Real-Time Cellular Exometabolome Analysis with a Microfluidic-Mass Spectrometry Platform

To address the challenges of tracking the multitude of signaling molecules and metabolites that is the basis of biological complexity, we describe a strategy to expand the analytical techniques for dynamic systems biology. Using microfluidics, online desalting, and mass spectrometry technologies, we constructed and validated a platform well suited for sampling the cellular microenvironment with high temporal resolution. Our platform achieves success in: automated cellular stimulation and microenvironment control; reduced non-specific adsorption to polydimethylsiloxane due to surface passivation; real-time online sample collection; near real-time sample preparation for salt removal; and real-time online mass spectrometry. When compared against the benchmark of “in-culture” experiments combined with ultraperformance liquid chromatography-electrospray ionization-ion mobility-mass spectrometry (UPLC-ESI-IM-MS), our platform alleviates the volume challenge issues caused by dilution of autocrine and paracrine signaling and dramatically reduces sample preparation and data collection time, while reducing undesirable external influence from various manual methods of manipulating cells and media (e.g., cell centrifugation). To validate this system biologically, we focused on cellular responses of Jurkat T cells to microenvironmental stimuli. Application of these stimuli, in conjunction with the cell’s metabolic processes, results in changes in consumption of nutrients and secretion of biomolecules (collectively, the exometabolome), which enable communication with other cells or tissues and elimination of waste. Naïve and experienced T-cell metabolism of cocaine is used as an exemplary system to confirm the platform’s capability, highlight its potential for metabolite discovery applications, and explore immunological memory of T-cell drug exposure. Our platform proved capable of detecting metabolomic variations between naïve and experienced Jurkat T cells and highlights the dynamics of the exometabolome over time. Upregulation of the cocaine metabolite, benzoylecgonine, was noted in experienced T cells, indicating potential cellular memory of cocaine exposure. These metabolomics distinctions were absent from the analogous, traditional “in-culture” UPLC-ESI-IM-MS experiment, further demonstrating this platform’s capabilities.

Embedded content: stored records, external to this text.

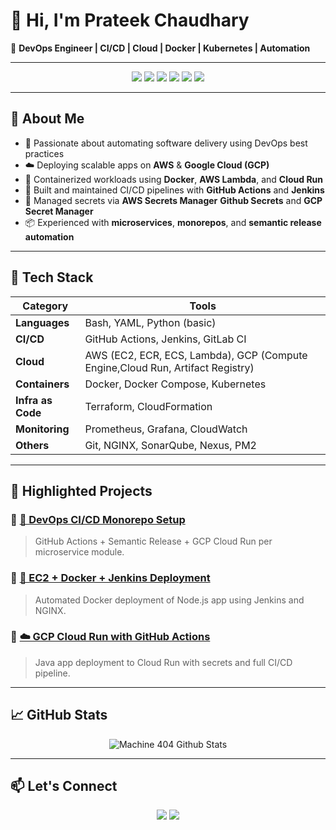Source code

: <!-- Banner -->
<p align="center">
 <!-- <img src="https://raw.githubusercontent.com/chaudhary-prateek/chaudhary-prateek/main/Chaudhary-prateek.png" alt="Prateek Chaudhary - DevOps Banner" width="100%" /> -->
</p>

# 👋 Hi, I'm Prateek Chaudhary

🎯 **DevOps Engineer | CI/CD | Cloud | Docker | Kubernetes | Automation**

---

<p align="center">
  <img src="https://img.shields.io/badge/DevOps-Automation-blue?style=flat-square&logo=dev.to&logoColor=white" />
  <img src="https://img.shields.io/badge/AWS-Cloud-orange?style=flat-square&logo=amazonaws&logoColor=white" />
  <img src="https://img.shields.io/badge/GCP-Cloud-blue?style=flat-square&logo=googlecloud&logoColor=white" />
  <img src="https://img.shields.io/badge/Docker-Containers-2496ED?style=flat-square&logo=docker&logoColor=white" />
  <img src="https://img.shields.io/badge/Kubernetes-Orchestration-326CE5?style=flat-square&logo=kubernetes&logoColor=white" />
  <img src="https://img.shields.io/badge/Jenkins-CI/CD-D24939?style=flat-square&logo=jenkins&logoColor=white" />
</p>

---

## 🚀 About Me

- 🔧 Passionate about automating software delivery using DevOps best practices
- ☁️ Deploying scalable apps on **AWS** & **Google Cloud (GCP)**
- 🐳 Containerized workloads using **Docker**, **AWS Lambda**, and **Cloud Run**
- 🔁 Built and maintained CI/CD pipelines with **GitHub Actions** and **Jenkins**
- 🔐 Managed secrets via **AWS Secrets Manager** **Github Secrets** and **GCP Secret Manager**
- 📦 Experienced with **microservices**, **monorepos**, and **semantic release automation**

---

## 🔨 Tech Stack

| Category | Tools |
|---------|-------|
| **Languages** | Bash, YAML, Python (basic) |
| **CI/CD** | GitHub Actions, Jenkins, GitLab CI |
| **Cloud** | AWS (EC2, ECR, ECS, Lambda), GCP (Compute Engine,Cloud Run, Artifact Registry) |
| **Containers** | Docker, Docker Compose, Kubernetes |
| **Infra as Code** | Terraform, CloudFormation |
| **Monitoring** | Prometheus, Grafana, CloudWatch |
| **Others** | Git, NGINX, SonarQube, Nexus, PM2 |

---

## 📁 Highlighted Projects

### 🔹 [🔧 DevOps CI/CD Monorepo Setup]([https://github.com/your-repo-link](https://github.com/chaudhary-prateek/Deploy-to-AWS-Lambda.git))
> GitHub Actions + Semantic Release + GCP Cloud Run per microservice module.

### 🔹 [🐳 EC2 + Docker + Jenkins Deployment]([https://github.com/your-repo-link](https://github.com/chaudhary-prateek/Deploy-to-AWS-Lambda.git))
> Automated Docker deployment of Node.js app using Jenkins and NGINX.

### 🔹 [☁️ GCP Cloud Run with GitHub Actions]([https://github.com/your-repo-link](https://github.com/chaudhary-prateek/nextjs-deploy.git))
> Java app deployment to Cloud Run with secrets and full CI/CD pipeline.

---

## 📈 GitHub Stats

<p align="center">
  <img alt="Machine 404 Github Stats" src="https://github-readme-stats.vercel.app/api?username=0x676e67&count_private=true&include_all_commits=false&theme=react&hide_border=true&bg_color=0D1117" />
</p>

---

## 📫 Let's Connect

<p align="center">
  <a href="mailto:prateekchaudhary7805@gmail.com"><img src="https://img.shields.io/badge/Email-Contact-red?style=for-the-badge&logo=gmail" /></a>
  <a href="https://www.linkedin.com/in/prateek-chaudhary-/"><img src="https://img.shields.io/badge/LinkedIn-Connect-blue?style=for-the-badge&logo=linkedin" /></a>
</p>




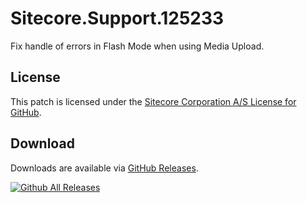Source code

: # Sitecore.Support.125233

Fix handle of errors in Flash Mode when using Media Upload.
## License  
This patch is licensed under the [Sitecore Corporation A/S License for GitHub](https://github.com/sitecoresupport/Sitecore.Support.125233/blob/master/LICENSE).  

## Download  
Downloads are available via [GitHub Releases](https://github.com/sitecoresupport/Sitecore.Support.150067/releases).  

[![Github All Releases](https://img.shields.io/github/downloads/SitecoreSupport/Sitecore.Support.150067/total.svg)](https://github.com/SitecoreSupport/Sitecore.Support.125233/releases)
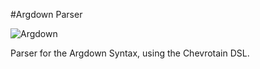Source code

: #Argdown Parser

![Argdown](http://github.com/christianvoigt/argdown-parser/Argdown-mark.svg)

Parser for the Argdown Syntax, using the Chevrotain DSL.
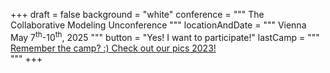 +++
draft = false
background = "white"
conference = """
    <span class="h2" style="font-weight: normal">The</span><br/>
    <span>Collaborative Modeling</span> 
    <span style="font-weight: normal">Unconference</span>
"""
locationAndDate = """
    <span style="font-weight: normal">Vienna</span><br/>
    <span>May 7<sup>th</sup>-10<sup>th</sup>, 2025</span> 
"""
button = "Yes! I want to participate!"
lastCamp = """
   <a href="/2023" class="stretched-link">Remember the camp? :) Check out our pics <span style="text-decoration: underline">2023</span>!</a>    
"""
+++
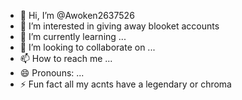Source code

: - 👋 Hi, I’m @Awoken2637526
- 👀 I’m interested in giving away blooket  accounts
- 🌱 I’m currently learning ...
- 💞️ I’m looking to collaborate on ...
- 📫 How to reach me ...
- 😄 Pronouns: ...
- ⚡ Fun fact all my acnts have a legendary or chroma

<!---
Awoken2637526/Awoken2637526 is a ✨ special ✨ repository because its `README.md` (this file) appears on your GitHub profile.
You can click the Preview link to take a look at your changes.
--->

为破解作为生物复杂性核心根基的海量信号分子与代谢物追踪难题，我们提出一种可拓展动态系统生物学分析技术的研究策略。本研究借助微流控（microfluidics）、在线脱盐与质谱（mass spectrometry）技术，构建并验证了一款可实现高时间分辨率细胞微环境采样的平台。该平台可实现以下功能：自动化细胞刺激与微环境调控；通过表面钝化工艺减少聚二甲基硅氧烷（polydimethylsiloxane）表面的非特异性吸附；实时在线样本采集；用于脱盐的近实时样本前处理；以及实时在线质谱分析。相较于结合超高效液相色谱-电喷雾电离-离子迁移谱-质谱（UPLC-ESI-IM-MS）的传统「培养中」对照实验，本平台可缓解因自分泌与旁分泌信号稀释引发的样本量难题，大幅缩短样本前处理与数据采集时长，同时减少各类手动操控细胞及培养基的操作（如细胞离心）所带来的非必要外界干扰。为从生物学层面验证该系统的有效性，我们以Jurkat T细胞对微环境刺激的应答为研究对象。施加这类刺激并结合细胞代谢过程，会引发营养物质消耗与生物分子分泌的变化——这类物质统称为胞外代谢组（exometabolome），其可介导细胞与其他细胞或组织间的通讯，并清除代谢废物。我们以可卡因作用下的初始型与致敏型T细胞代谢为范例体系，用以验证平台性能、凸显其在代谢物发现领域的应用潜力，并探究T细胞对药物暴露的免疫记忆特性。本平台可有效检测初始型与致敏型Jurkat T细胞间的代谢组差异，并清晰呈现胞外代谢组随时间的动态变化特征。致敏型T细胞中可卡因代谢物苯甲酰芽子碱（benzoylecgonine）的表达出现上调，这提示其可能存在可卡因暴露的细胞记忆效应。这类代谢组学差异在传统的同类「培养中」UPLC-ESI-IM-MS实验中并未被观测到，进一步印证了本平台的优异性能。